Mestre Cecile a dict au Sr. de La Mothe, que le Roy ne debvoit trouver mauvais si la Royne, sa Maitresse, recepvoit ceulx qui fuyoient d'ailleurs persecutés pour la mesme relligion, dont elle, et tout son royaume, faisoit profession, et, qu'au reste, elle ne feroit rien de quoy le Roy peult estre offencé;

Aulcungs des plus grands de ce royaume ont dict qu'ilz avoient pensé qu'en ceste générale convocation de la noblesse du pays, l'on leur proposeroit quelque chose de la guerre de France; mais il ne leur en a esté faict aucune mencion, et semble que le desir qu'ilz ont du repos, et le peu de moyens d'entreprendre la guerre, les fera persévérer en la paix, dont ne s'y faict autre préparatif, que ce qui a esté mandé à Leurs Majestés;

Tant y a qu'estans, les trois principaulx qui manyent les affaires de ce royaume, de la nouvelle relligion, il se void clairemant qu'ilz persuadent la dicte Dame de porter toute la faveur et support que, sans se déclairer, elle peult à l'entreprise du dict prince;

Ensemble qu'ilz ayent tant faict, avec l'ayde du cardinal de Chatillon, que le conseiller Cavagnies, et le docteur Junyus, et les députés du duc de Deux Ponts, et du prince d'Orange, ayent enfin obtenu une secrète déclaration de la dicte Dame, qu'elle sera en ligue avec Leurs Majestés pour la commune deffence de la dicte relligion, tant en France, Flandres, que ailleurs, et n'est sans apparence qu'elle y soit aussi pour la deffence de la Basse Germanie de l'oppression qu'ilz disent que les Espaignolz y font.

Il s'entend, néanmoins, qu'elle n'interviendra point plus apertemant qu'elle est à ceste heure, en la dicte ligue, sinon qu'il se descouvrît ligue contraire, patante et déclairée, des princes catholiques, contre leur dicte relligion, auquel cas, l'on employera lors, ouvertement, son nom en ceste cy.
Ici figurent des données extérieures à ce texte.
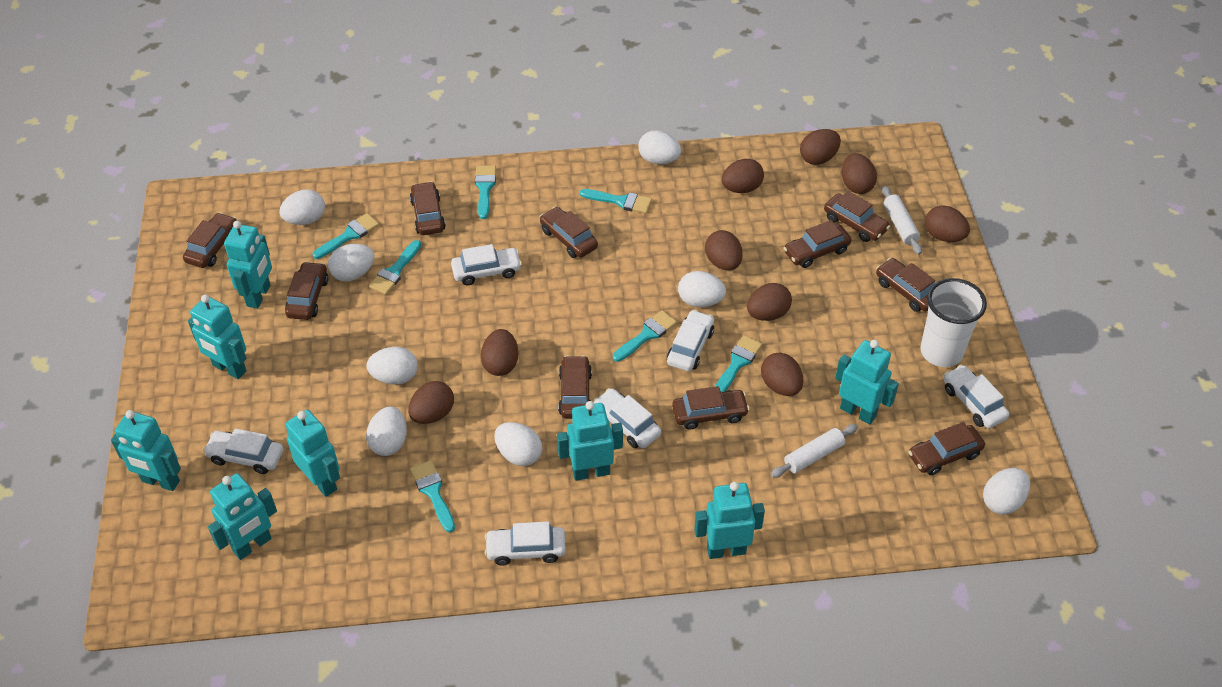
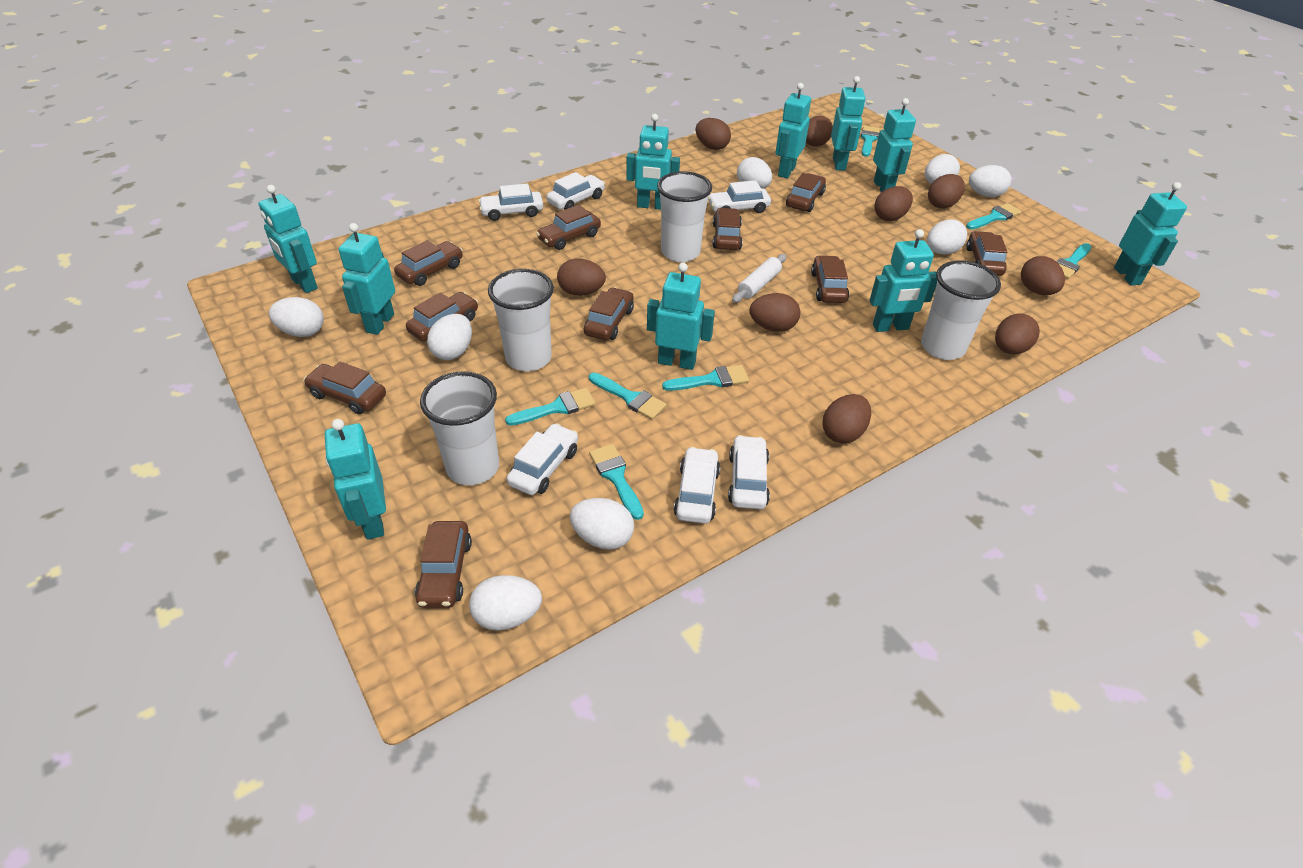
turquoise robot: [111,410,181,491] [188,295,247,379] [208,473,277,560] [224,221,272,309] [285,410,340,497] [557,401,623,481] [694,482,765,559] [835,340,899,425] = 8 -> [258,185,318,293] [325,419,386,540] [339,223,395,335] [626,114,680,210] [647,263,715,370] [775,83,811,178] [831,76,866,171] [869,229,937,332] [873,98,916,192] [1114,182,1187,285] = 10
white cup: [920,278,987,367] = 1 -> [420,371,499,485] [488,269,554,371] [657,171,712,262] [921,260,1001,360] = 4
white rolling pin: [771,424,858,478] [882,186,922,255] = 2 -> [732,254,786,303] = 1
Et cepandant ont obtenu, pour ne laysser succomber lesdictz princes, et affin qu'ilz puyssent maintenir ceste guerre, laquelle ilz disent estre contre leur relligion, quoy qu'on luy veuille donner autre tiltre, que la dicte Dame leur prestera la faveur et support de son pays et de ses ports, sans violer toutesfois la paix de France et d'Espaigne.

Ainsi, ont déjà procuré que, par son visadmiral Me. Oynter, elle ayt envoyé au prince de Condé les six canons, dont le Roy est adverty, et ung nombre de poudres, pics, pailes et autres munitions de guerre, en baillant touteffois caution de rendre lesdictz canons et de payer le demeurant;

Et qu'elle l'ait aussi, soubz mesmes caution de remboursemant, accomodé de sept mille livres esterlin, montant envyron xxv mille escuz, qu'elle avoit mandé mètre ez mains de Me. Grassan, son facteur, pour aulcungs siens secrètes affères, laquelle some l'on estime avoir esté là employée.
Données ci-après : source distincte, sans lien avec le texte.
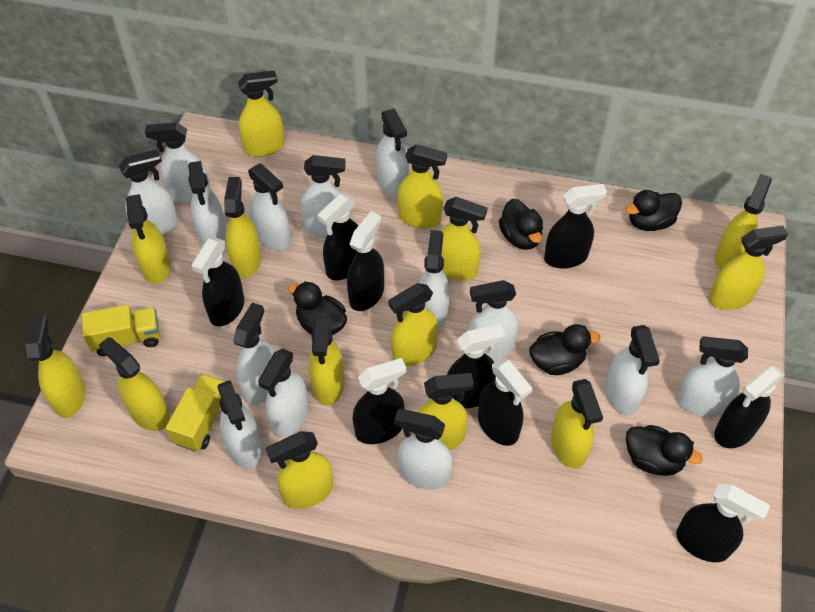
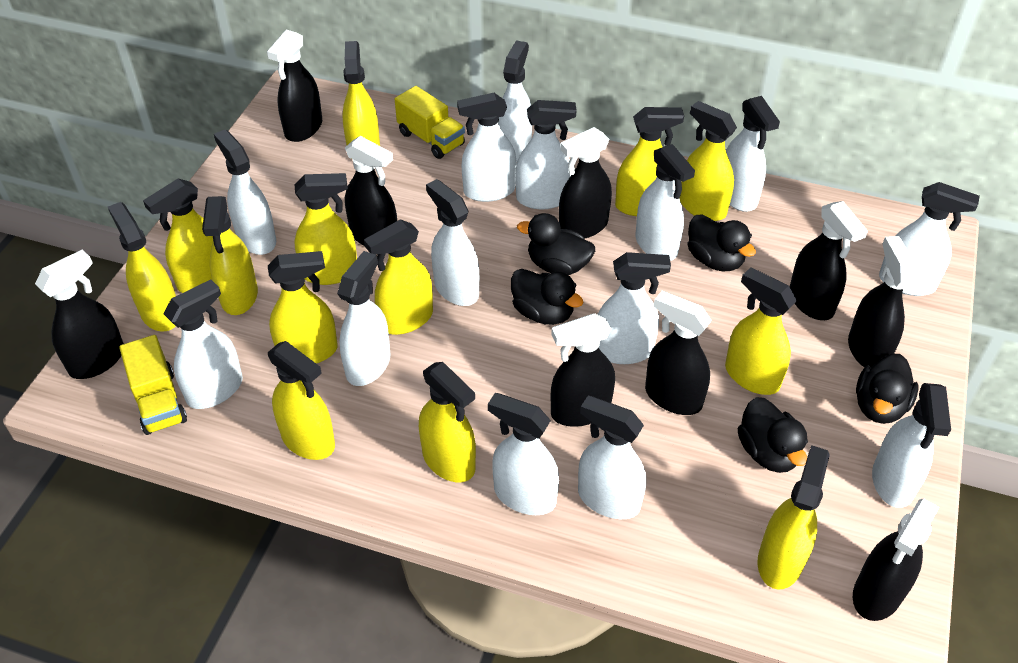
yellow spray bottle: [26,315,86,418] [99,337,170,431] [126,194,171,284] [224,177,261,278] [238,70,285,157] [266,431,333,509] [309,316,345,405] [389,283,438,366] [397,144,447,228] [414,373,474,450] [441,197,488,281] [551,379,603,469] [709,226,788,310] [715,174,772,270] = 14 -> [108,202,176,332] [143,178,213,293] [202,196,258,315] [268,251,338,364] [268,341,335,460] [294,173,357,285] [342,41,380,160] [364,219,433,335] [419,362,476,482] [615,107,684,216] [680,101,737,221] [725,267,797,395] [758,446,830,590] = 13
Ont aussi obtenu qu'on achèveroit de payer les xxxij ou xxxiij mille livres esterlin, revenantes à cent dix mille escuz, que les églizes d'Angleterre avoient cy devant ottroyé, par congé de la dicte Dame, pour faire gens en Allemaigne en faveur de ceux de la nouvelle relligion, dont il restoit à lever envyron ung tiers, et que les prinses, et pilleries, que lesdictz de la nouvelle relligion feront sur mer, abordant par deçà ne seront en effect empeschées, affin d'employer ce qui en proviendra à l'entretènemant de ceste guerre, bien qu'en apparance, l'on baillera provision de justice au contraire.

Ainsi, qu'ilz ont permis à Chatellier Portault d'uzer à son plaisir des prinses qu'il avoit faictes. Et fraischemant, à ung pirate anglois, nommé Aman, et à des François qui estoient avecques luy, a esté permis le semblable d'ung grand navyre de Marseille, chargé de beaucoup de riches marchandises, apartenant aux sujets du Roy Catholique, qu'ilz ont prins, en venant d'Anvers, et mené à Anthonne: la dicte Dame, à la requête du dict Sr. de La Mothe et de l'ambassadeur d'Espaigne, avoit escript aux officiers de la justice, qui l'avoient desjà arresté, de le faire rendre à ceulx à qui il apartenoit, mais secrètement il a esté mandé de laisser aller le pirate, avec le navyre et marchandises, pour l'aller débiter ailleurs.